Sunday, August 02, 2009

The U.S. Economy -- 18 months into recession

In my last posting, I made the statement that "fundamental" factors were weak or absent in supporting the theory of an economic recovery ("green shoots). What exactly are the fundatmental factors for us to monitor and consider?

- Unemployment
- Consumer Spending
- Consumer Debt


The US economy appears to be stabilizing, and perhaps it has reached the "half-way point" or the "bottom" of the present recession. What is driving this confidence? Government spending and cheap money are the dominant reasons. Many people commented upon my last post with warnings of "excessive government employment and spending." They may well be right. Our government increased expenditures and direct payments to our citizens by 6 percent last quarter according to the Financial Times of London. Also, the federal reserve is "printing" money by keeping interest rates near ZERO, making the residential and commercial real estate crisis seem less intense. These same dollars are chasing the stock and bond market and driving them upwards.

So back to fundamentals: if consumers spend less and save more in order to lower their household debt (mortgage, second mortgage, credit cards), then the economy will not recover to 2007 levels. Consumer spending accounts for 60%+ of our GDP. The fear of job loss or lower future incomes, or the reality of high and increasing unemployment, will also depress consumer spending. Obviously those out of work will spend less.

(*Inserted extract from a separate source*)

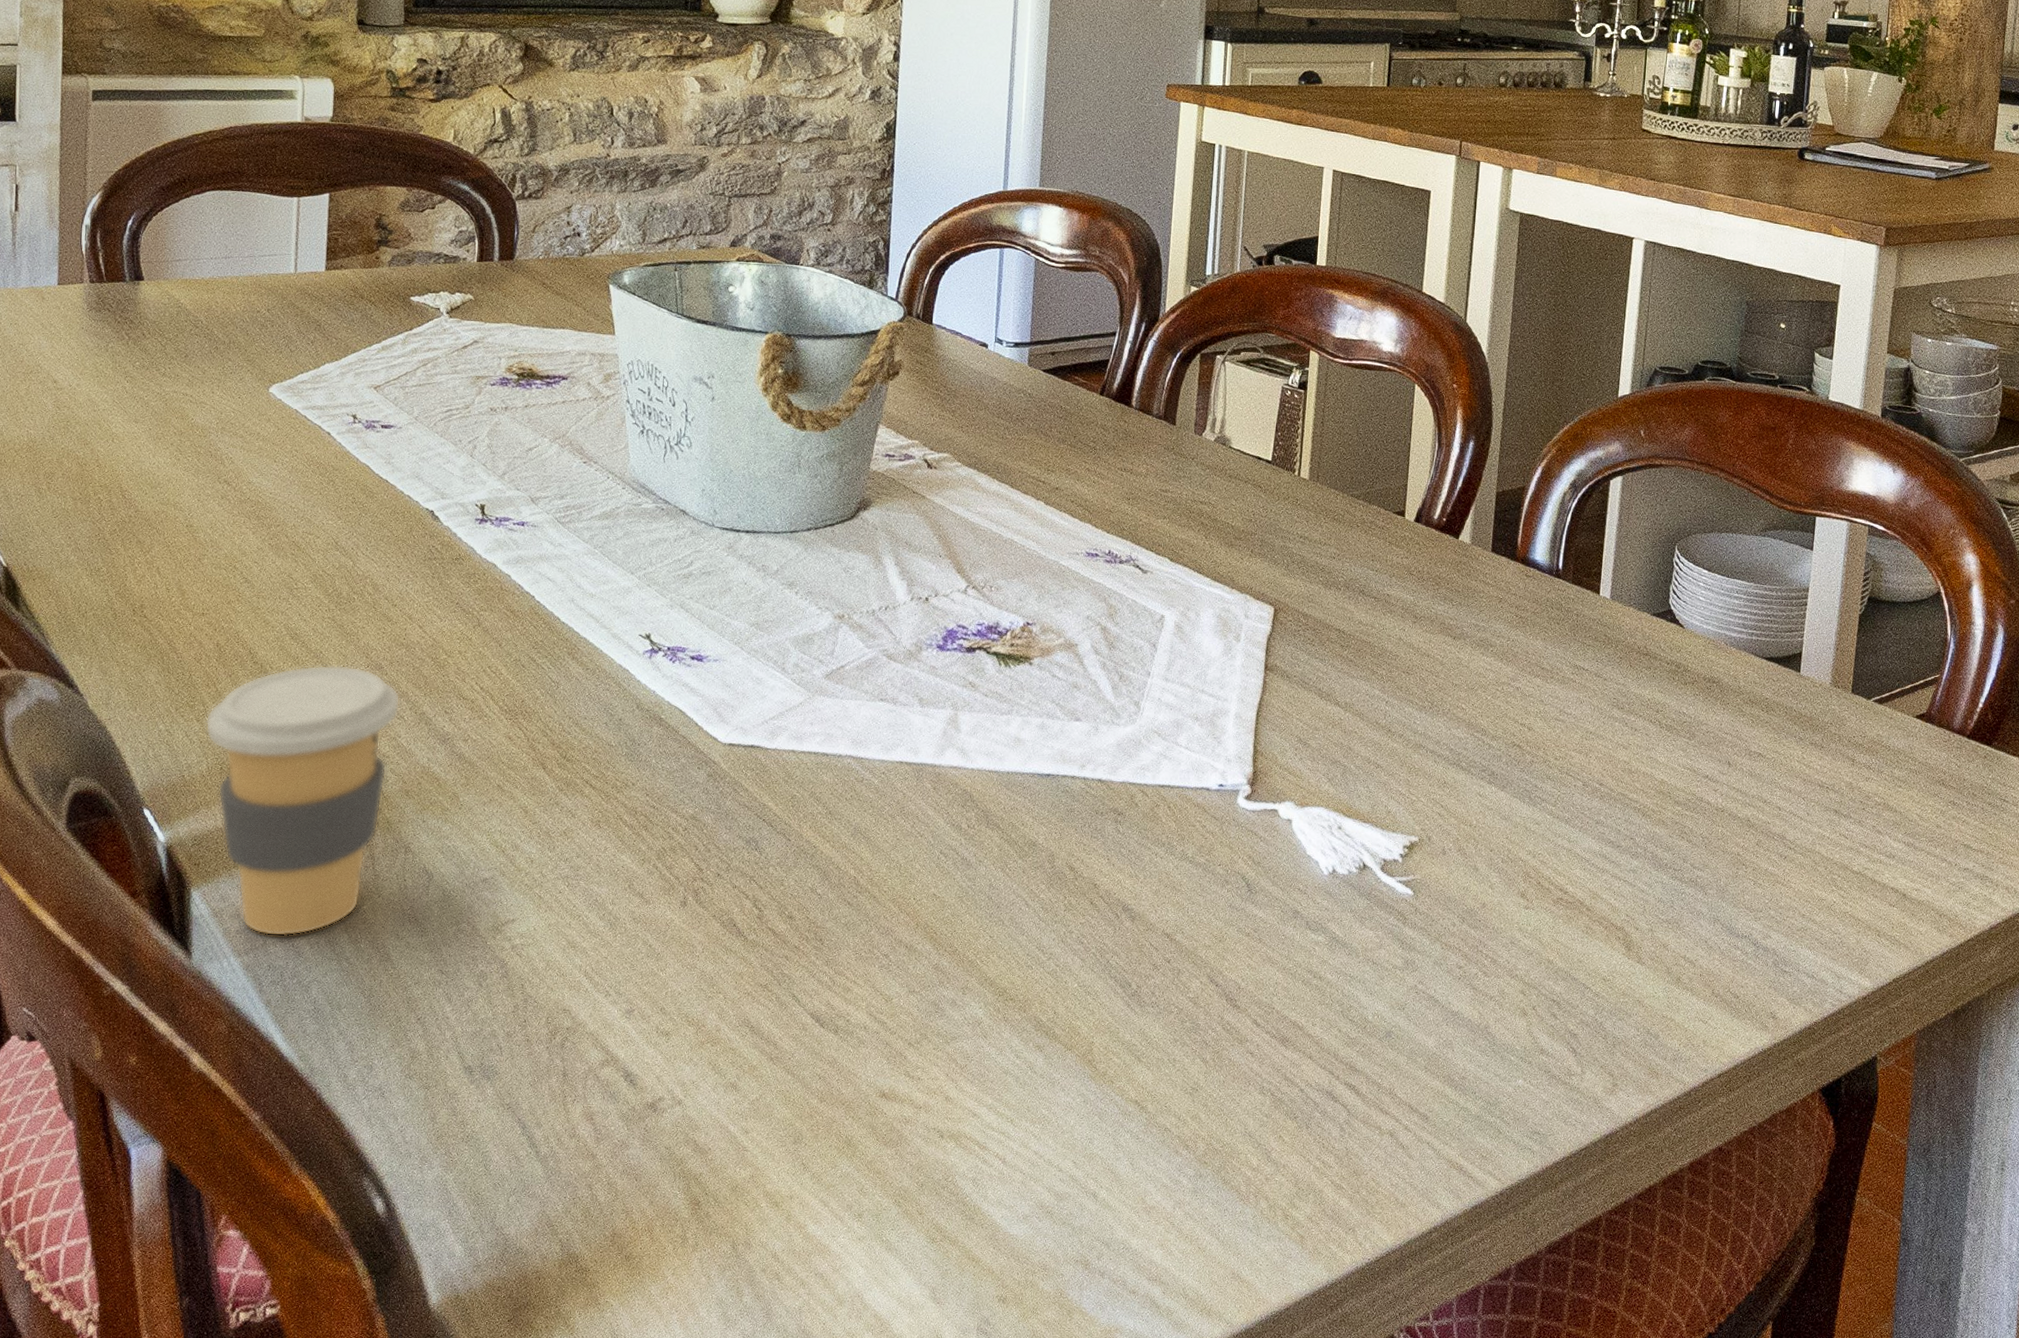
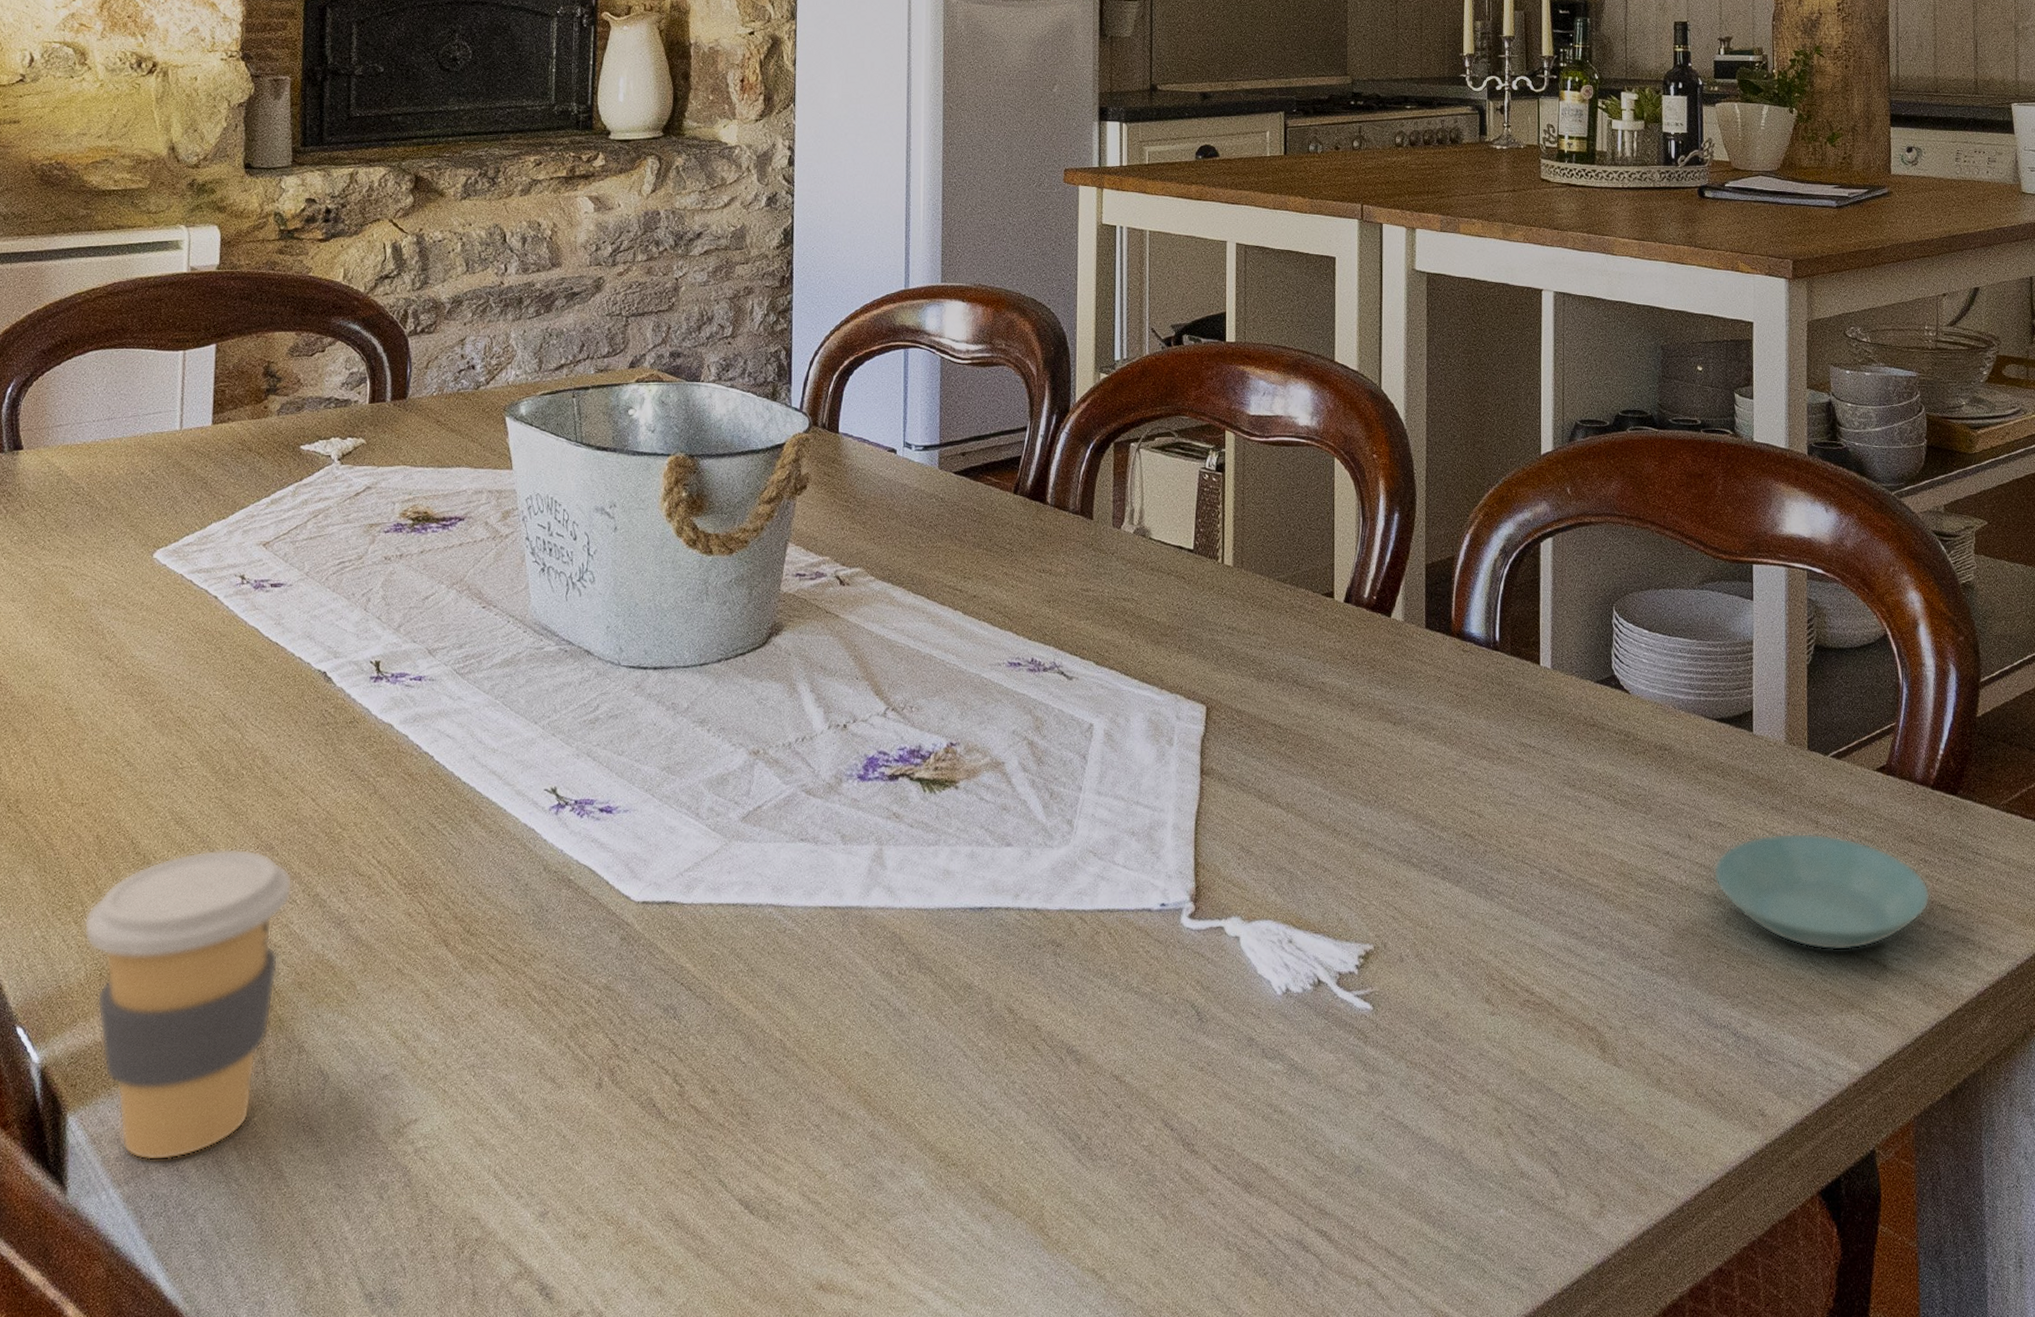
saucer: none [1748,767,1955,878] -> present [1713,833,1930,951]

And while it is a bitter pill for us all in the short-term, households, much like our government, need to lower our debt burden.

This is all to say that I believe we will be better and stronger after this recession, but the reasons will be 1) lower household debt with some lasting lessons for savings versus credit 2) fundamental shifts in our employment patterns from less productive and competitive industries to more competitive and productive ones and 3) new processes and approaches to business. On this last point I am speaking primarily through software technology, but also through the elimination of "good old boy" networks and approaches which were more about "who you knew" and not "what makes most sense?" The recession will help to shatter inefficient business practices, and we should all be thankful for that.

Turning to the notion of investing today based upon the above POV, I think people should be buying equities with a 5+ year perspective. In th short term, I believe that there we may see a correction as the S&P 500 approaches 1,000, and therefore use of some inverse funds (I have previously recommended BGZ) may make sense to profit from any pull back. Another defensive strategy is gold (GLD) and food commodities (MOO).